There’s a little known business proverb, actually it’s little known because I’ve just made it up. It says that in business it’s easier to urinate out of the window of a moving train than it is to urinate in. This is why businesses acquire or partner with other businesses rather than start up new lines of business or try and catch up themselves.
Social networks are throwing the rule book, of how businesses engage with customers and with themselves, out the window. BPM and CRM applications are right in the middle of this change with their responsibility for both customer and business processes. As a result many BPM and CRM applications are starting to add social capabilities, rebranding themselves as social BPM or social CRM platforms. But is adding social capabilities to CRM and BPM applications a sensible approach? Is this approach the business equivalent of trying to urinate into a speeding train?
In a previous post I suggested that successful enterprise social solutions will require a cultural change within an organisation. Successful social adoption must be enterprise led rather than by individual departments. Businesses must have a strategy for social adoption rather than acquire social capabilities via the back door through their BPM and CRM suites.
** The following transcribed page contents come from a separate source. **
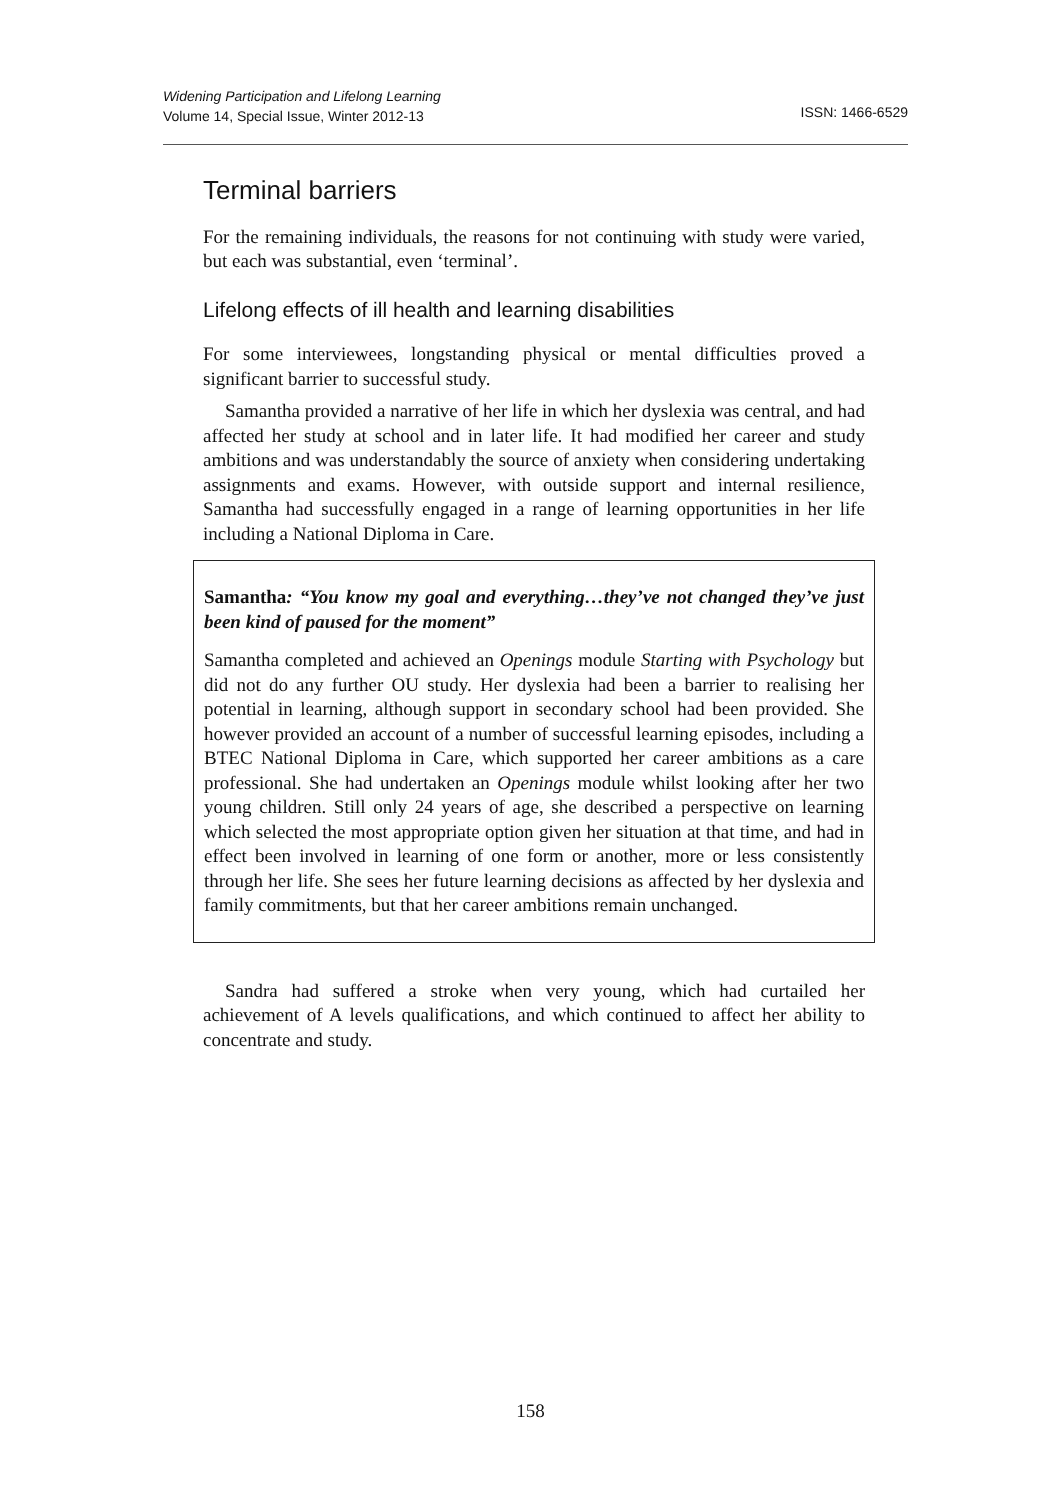ISSN: 1466-6529 Widening Participation and Lifelong Learning
Volume 14, Special Issue, Winter 2012-13
Terminal barriers
For the remaining individuals, the reasons for not continuing with study were varied, but each was substantial, even ‘terminal’.
Lifelong effects of ill health and learning disabilities
For some interviewees, longstanding physical or mental difficulties proved a significant barrier to successful study.
Samantha provided a narrative of her life in which her dyslexia was central, and had affected her study at school and in later life. It had modified her career and study ambitions and was understandably the source of anxiety when considering undertaking assignments and exams. However, with outside support and internal resilience, Samantha had successfully engaged in a range of learning opportunities in her life including a National Diploma in Care.
Samantha: “You know my goal and everything…they’ve not changed they’ve just been kind of paused for the moment”
Samantha completed and achieved an Openings module Starting with Psychology but did not do any further OU study. Her dyslexia had been a barrier to realising her potential in learning, although support in secondary school had been provided. She however provided an account of a number of successful learning episodes, including a BTEC National Diploma in Care, which supported her career ambitions as a care professional. She had undertaken an Openings module whilst looking after her two young children. Still only 24 years of age, she described a perspective on learning which selected the most appropriate option given her situation at that time, and had in effect been involved in learning of one form or another, more or less consistently through her life. She sees her future learning decisions as affected by her dyslexia and family commitments, but that her career ambitions remain unchanged.
Sandra had suffered a stroke when very young, which had curtailed her achievement of A levels qualifications, and which continued to affect her ability to concentrate and study.
158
Not all employees will have access to the BPM or CRM application. Where is the value in a social BPM or social CRM application only accessible by a fraction of the organisation? If an enterprise social network is to be successful it needs to have enterprise wide reach, it must reach everyone the process can reach.
BPM and CRM applications should integrate with social applications rather than embed or mimic or social capabilities within their suites. BPM applications already orchestrate ECM, CRM and legacy applications so why would social applications be treated differently? Why not integrate with the best of breed enterprise and public social networks instead of developing in house?
The social train has left the station, the best BPM and CRM applications can do is try and get on at the next station. Choo! Choo!